HDP'de Kürtçe seferberliği
HDP, Kürtçe özelinde Kürt kimliği ve kültürünü hedef alan politikalara karşı bir süredir vites yükseltti. Partinin Eş Genel Başkanları Pervin Buldan ve Mithat Sancar, Kürtçelerini geliştirmek için eğitim almaya başlamış.

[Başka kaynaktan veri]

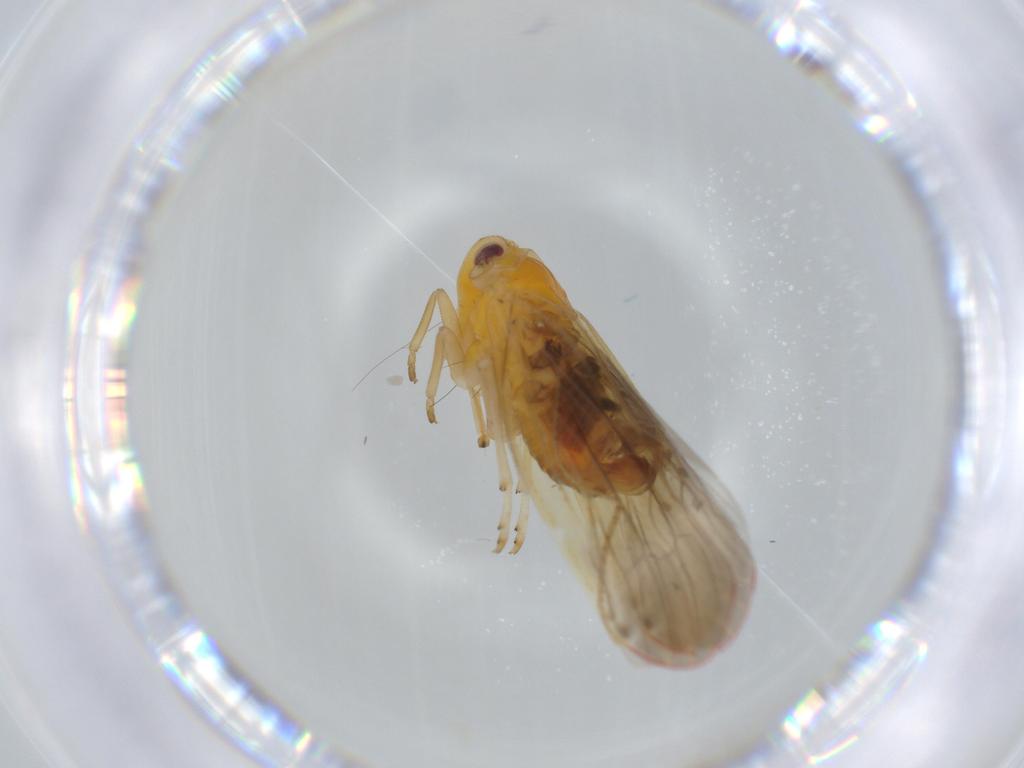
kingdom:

Artık alışkanlığa dönüşen pandemi rutinini bu hafta sonu gelen davet üzerine Halkların Demokratik Partisi’nin (HDP) Kürt yazarlar ve gazetecileriyle gerçekleştirdiği buluşmaya katılarak kırdım. Gündeminde Kürtçeye yönelik yasak ve asimilasyon politikalarının yer alıp, ilki birkaç gün önce Van’da gerçekleşen buluşma bu kez Diyarbakır’a taşınmıştı. Bu buluşmalar, partinin Dil Komisyonu tarafından organize ediliyor.
SUR’A DOĞRU
Bindiğim dolmuşun arka pencere kenarında toplantının yapılacağı tarihi Sur ilçesindeki otele doğru yol alırken, sessizliği bozan yolculardan birinin boşluğa bıraktığı bir soru oluyor. Bakışlarımı dışarıdan içeriye kaydırdığımda 50-60 yaşlarında başında sarığı, üzerinde bol pantolon ve cüppesi bulunan uzun kır sakallı birisi Sur’a daha ne kadar yol kaldığını soruyor. Yöneltenin bir “yabancı” olduğunu belli eden bu soruya, hemen arkasında oturan aynı yaşlardaki bir erkek yolcu “Az biraz kaldı” yanıtını veriyor. Bir tarikat tarafından düzenlenen etkinliğe katılmak üzere kente gelmiş birinden çok, kentteki sayıları izlenen savaş politikalarıyla koşut biçimde son birkaç yılda artan bir polis veya asker yakını olduğu izlenimini veriyor. Teskin olduğu yanıtla uçağının kalkış saatinden önceki boş zamanı Sur’da dolaşmak istediğini dile getiriyor son derece düzgün Türkçesiyle.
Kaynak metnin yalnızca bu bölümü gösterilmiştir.